|
Edited on Thu Feb-12-04 01:34 PM by Devils Advocate NZ
Many people don't seem to have ANY idea what they are talking about, yet act like THEY are the knowledgable and logical ones, like this person:
It may now perhaps be reasonable to surmise that something in Washington was an intended target but when all that anybody knew was that that a plane had vanished from the ATC screens, how the hell were they to know what was intended or where it was headed to anyway? For the time being how were they to know that Flight 77 had not already crashed?
If the author of the above understood how radar ATC worked, he would know that his statement is wrong. So here is the truth.
A radar works by transmitting high frequency (microwave) radio waves into the sky. When an aircraft flies into range of a radar, its skin reflects this radio energy back towards the radar which receives it after a short delay. Where the beam is pointing tells you what direction the return is coming from, and the time taken for the signal to go out and back to the radar tells you how far away the aircraft is.

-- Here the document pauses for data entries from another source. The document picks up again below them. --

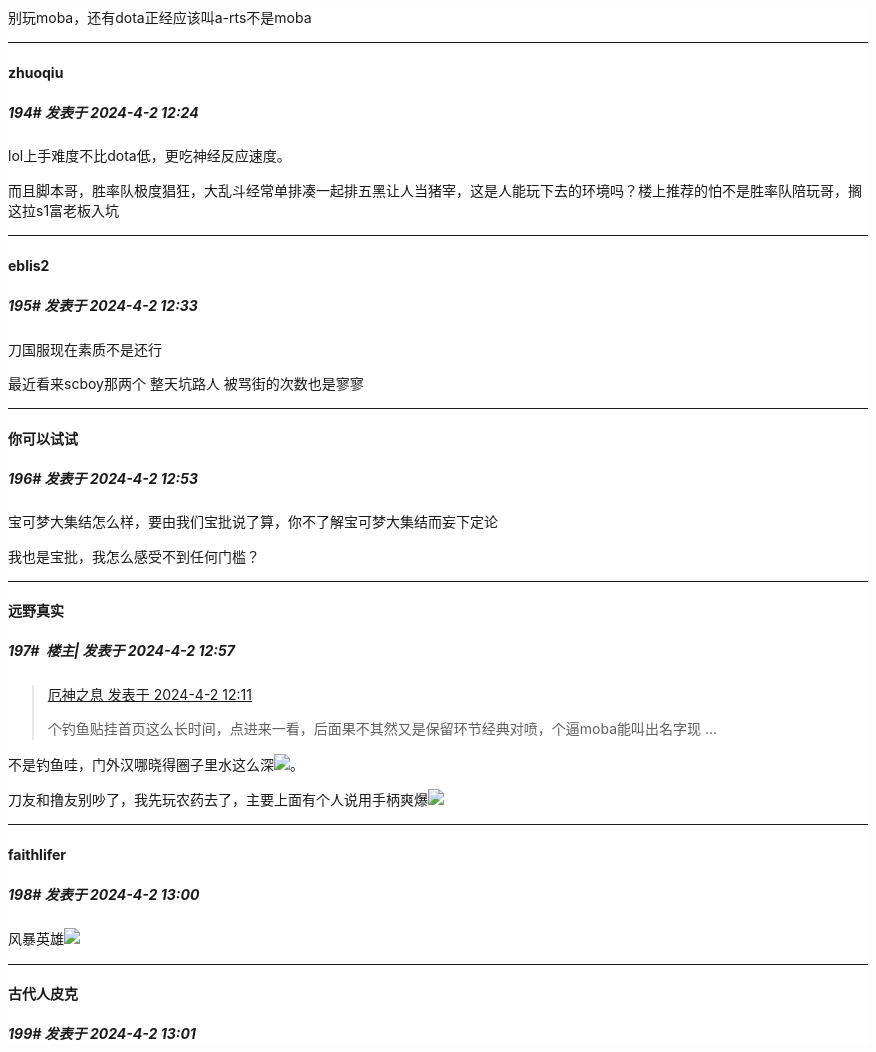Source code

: 别玩moba，还有dota正经应该叫a-rts不是moba

*****

####  zhuoqiu  
##### 194#       发表于 2024-4-2 12:24

lol上手难度不比dota低，更吃神经反应速度。

而且脚本哥，胜率队极度猖狂，大乱斗经常单排凑一起排五黑让人当猪宰，这是人能玩下去的环境吗？楼上推荐的怕不是胜率队陪玩哥，搁这拉s1富老板入坑


*****

####  eblis2  
##### 195#       发表于 2024-4-2 12:33

刀国服现在素质不是还行

最近看来scboy那两个 整天坑路人 被骂街的次数也是寥寥


*****

####  你可以试试  
##### 196#       发表于 2024-4-2 12:53

宝可梦大集结怎么样，要由我们宝批说了算，你不了解宝可梦大集结而妄下定论

我也是宝批，我怎么感受不到任何门槛？


*****

####  远野真实  
##### 197#         楼主| 发表于 2024-4-2 12:57

<blockquote><a href="httphttps://bbs.saraba1st.com/2b/forum.php?mod=redirect&amp;goto=findpost&amp;pid=64457428&amp;ptid=2177661" target="_blank">厄神之息 发表于 2024-4-2 12:11</a>

个钓鱼贴挂首页这么长时间，点进来一看，后面果不其然又是保留环节经典对喷，个逼moba能叫出名字现 ...</blockquote>
不是钓鱼哇，门外汉哪晓得圈子里水这么深<img src="https://static.saraba1st.com/image/smiley/face2017/068.png" referrerpolicy="no-referrer">。

刀友和撸友别吵了，我先玩农药去了，主要上面有个人说用手柄爽爆<img src="https://static.saraba1st.com/image/smiley/face2017/072.png" referrerpolicy="no-referrer">


*****

####  faithlifer  
##### 198#       发表于 2024-4-2 13:00

风暴英雄<img src="https://static.saraba1st.com/image/smiley/face2017/033.png" referrerpolicy="no-referrer">

*****

####  古代人皮克  
##### 199#       发表于 2024-4-2 13:01
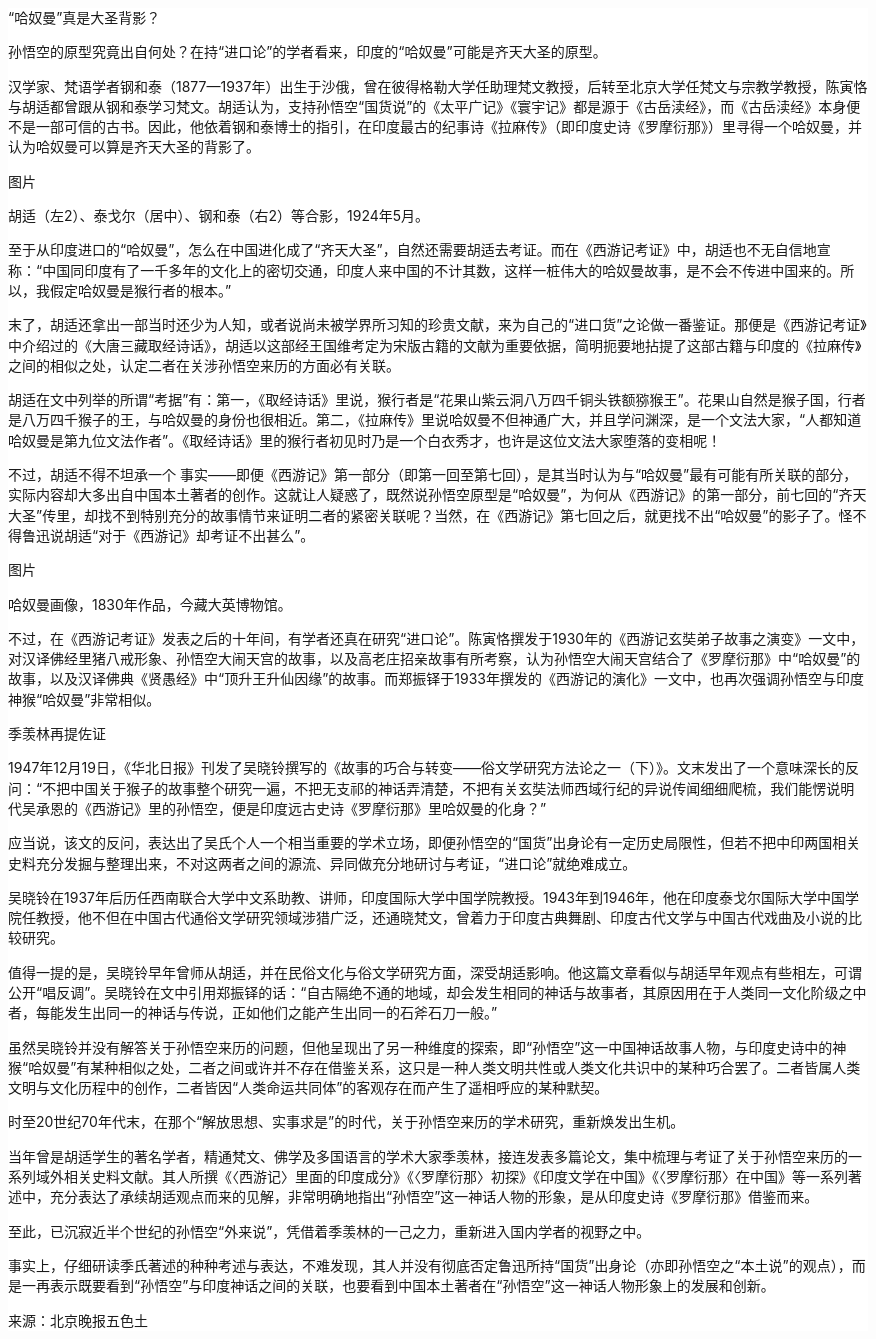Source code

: “哈奴曼”真是大圣背影？

孙悟空的原型究竟出自何处？在持“进口论”的学者看来，印度的“哈奴曼”可能是齐天大圣的原型。

汉学家、梵语学者钢和泰（1877—1937年）出生于沙俄，曾在彼得格勒大学任助理梵文教授，后转至北京大学任梵文与宗教学教授，陈寅恪与胡适都曾跟从钢和泰学习梵文。胡适认为，支持孙悟空“国货说”的《太平广记》《寰宇记》都是源于《古岳渎经》，而《古岳渎经》本身便不是一部可信的古书。因此，他依着钢和泰博士的指引，在印度最古的纪事诗《拉麻传》（即印度史诗《罗摩衍那》）里寻得一个哈奴曼，并认为哈奴曼可以算是齐天大圣的背影了。

图片

胡适（左2）、泰戈尔（居中）、钢和泰（右2）等合影，1924年5月。

至于从印度进口的“哈奴曼”，怎么在中国进化成了“齐天大圣”，自然还需要胡适去考证。而在《西游记考证》中，胡适也不无自信地宣称：“中国同印度有了一千多年的文化上的密切交通，印度人来中国的不计其数，这样一桩伟大的哈奴曼故事，是不会不传进中国来的。所以，我假定哈奴曼是猴行者的根本。”

末了，胡适还拿出一部当时还少为人知，或者说尚未被学界所习知的珍贵文献，来为自己的“进口货”之论做一番鉴证。那便是《西游记考证》中介绍过的《大唐三藏取经诗话》，胡适以这部经王国维考定为宋版古籍的文献为重要依据，简明扼要地拈提了这部古籍与印度的《拉麻传》之间的相似之处，认定二者在关涉孙悟空来历的方面必有关联。

胡适在文中列举的所谓“考据”有：第一，《取经诗话》里说，猴行者是“花果山紫云洞八万四千铜头铁额猕猴王”。花果山自然是猴子国，行者是八万四千猴子的王，与哈奴曼的身份也很相近。第二，《拉麻传》里说哈奴曼不但神通广大，并且学问渊深，是一个文法大家，“人都知道哈奴曼是第九位文法作者”。《取经诗话》里的猴行者初见时乃是一个白衣秀才，也许是这位文法大家堕落的变相呢！

不过，胡适不得不坦承一个 事实——即便《西游记》第一部分（即第一回至第七回），是其当时认为与“哈奴曼”最有可能有所关联的部分，实际内容却大多出自中国本土著者的创作。这就让人疑惑了，既然说孙悟空原型是“哈奴曼”，为何从《西游记》的第一部分，前七回的“齐天大圣”传里，却找不到特别充分的故事情节来证明二者的紧密关联呢？当然，在《西游记》第七回之后，就更找不出“哈奴曼”的影子了。怪不得鲁迅说胡适“对于《西游记》却考证不出甚么”。

图片

哈奴曼画像，1830年作品，今藏大英博物馆。

不过，在《西游记考证》发表之后的十年间，有学者还真在研究“进口论”。陈寅恪撰发于1930年的《西游记玄奘弟子故事之演变》一文中，对汉译佛经里猪八戒形象、孙悟空大闹天宫的故事，以及高老庄招亲故事有所考察，认为孙悟空大闹天宫结合了《罗摩衍那》中“哈奴曼”的故事，以及汉译佛典《贤愚经》中“顶升王升仙因缘”的故事。而郑振铎于1933年撰发的《西游记的演化》一文中，也再次强调孙悟空与印度神猴“哈奴曼”非常相似。

季羡林再提佐证

1947年12月19日，《华北日报》刊发了吴晓铃撰写的《故事的巧合与转变——俗文学研究方法论之一（下）》。文末发出了一个意味深长的反问：“不把中国关于猴子的故事整个研究一遍，不把无支祁的神话弄清楚，不把有关玄奘法师西域行纪的异说传闻细细爬梳，我们能愣说明代吴承恩的《西游记》里的孙悟空，便是印度远古史诗《罗摩衍那》里哈奴曼的化身？”

应当说，该文的反问，表达出了吴氏个人一个相当重要的学术立场，即便孙悟空的“国货”出身论有一定历史局限性，但若不把中印两国相关史料充分发掘与整理出来，不对这两者之间的源流、异同做充分地研讨与考证，“进口论”就绝难成立。

吴晓铃在1937年后历任西南联合大学中文系助教、讲师，印度国际大学中国学院教授。1943年到1946年，他在印度泰戈尔国际大学中国学院任教授，他不但在中国古代通俗文学研究领域涉猎广泛，还通晓梵文，曾着力于印度古典舞剧、印度古代文学与中国古代戏曲及小说的比较研究。

值得一提的是，吴晓铃早年曾师从胡适，并在民俗文化与俗文学研究方面，深受胡适影响。他这篇文章看似与胡适早年观点有些相左，可谓公开“唱反调”。吴晓铃在文中引用郑振铎的话：“自古隔绝不通的地域，却会发生相同的神话与故事者，其原因用在于人类同一文化阶级之中者，每能发生出同一的神话与传说，正如他们之能产生出同一的石斧石刀一般。”

虽然吴晓铃并没有解答关于孙悟空来历的问题，但他呈现出了另一种维度的探索，即“孙悟空”这一中国神话故事人物，与印度史诗中的神猴“哈奴曼”有某种相似之处，二者之间或许并不存在借鉴关系，这只是一种人类文明共性或人类文化共识中的某种巧合罢了。二者皆属人类文明与文化历程中的创作，二者皆因“人类命运共同体”的客观存在而产生了遥相呼应的某种默契。

时至20世纪70年代末，在那个“解放思想、实事求是”的时代，关于孙悟空来历的学术研究，重新焕发出生机。

当年曾是胡适学生的著名学者，精通梵文、佛学及多国语言的学术大家季羡林，接连发表多篇论文，集中梳理与考证了关于孙悟空来历的一系列域外相关史料文献。其人所撰《〈西游记〉里面的印度成分》《〈罗摩衍那〉初探》《印度文学在中国》《〈罗摩衍那〉在中国》等一系列著述中，充分表达了承续胡适观点而来的见解，非常明确地指出“孙悟空”这一神话人物的形象，是从印度史诗《罗摩衍那》借鉴而来。

至此，已沉寂近半个世纪的孙悟空“外来说”，凭借着季羡林的一己之力，重新进入国内学者的视野之中。

事实上，仔细研读季氏著述的种种考述与表达，不难发现，其人并没有彻底否定鲁迅所持“国货”出身论（亦即孙悟空之“本土说”的观点），而是一再表示既要看到“孙悟空”与印度神话之间的关联，也要看到中国本土著者在“孙悟空”这一神话人物形象上的发展和创新。

来源：北京晚报五色土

However, this information (position, and after several "paints" speed and heading) is not adequate to use for ATC purposes, and having a special military style "tracking" radar is too expensive and would require too many radar sites. So to overcome this limitation, aircraft carry a radar "transponder". This transponder detects the incoming radar waves, and sends out its own signal carrying information such as altitude and flight number.
So the radar not only receives the reflected waves that it transmitted, it also receives a data stream from the transponder. Combined, the two sources of information (skin paint and transponder signal) tell ATC everything they need to know to direct the flight according to its flight plan and other traffic.
So, when the transponder was switched off on Flt 77, the aircraft did NOT disappear from the radar scopes. In fact not even STEALTH aircraft truly disappear from radar - their signal is merely reduced to a level where the radar controlling computer filters it out believing it to be "clutter" (returns from things such as birds and clouds).
What happened that day was that the extra information provided by the transponder of altitude etc disappeared from the scope, but the normal aircraft return did not. The controllers knew where it was, and where it was heading at all times. However, they also knew that something was very wrong on Flt 77 (and the other flights where the transponder signal was turned off). No commercial aircaft is supposed to fly without its transponder on, and failing a reply from the pilots as to why the transponder had been turned off, ATC would have declared an emergency.
On edit: I forgot to say what "radar" actually means - it is in fact a word made out of the acronym RDAR, which stands for Radio Direction And Ranging.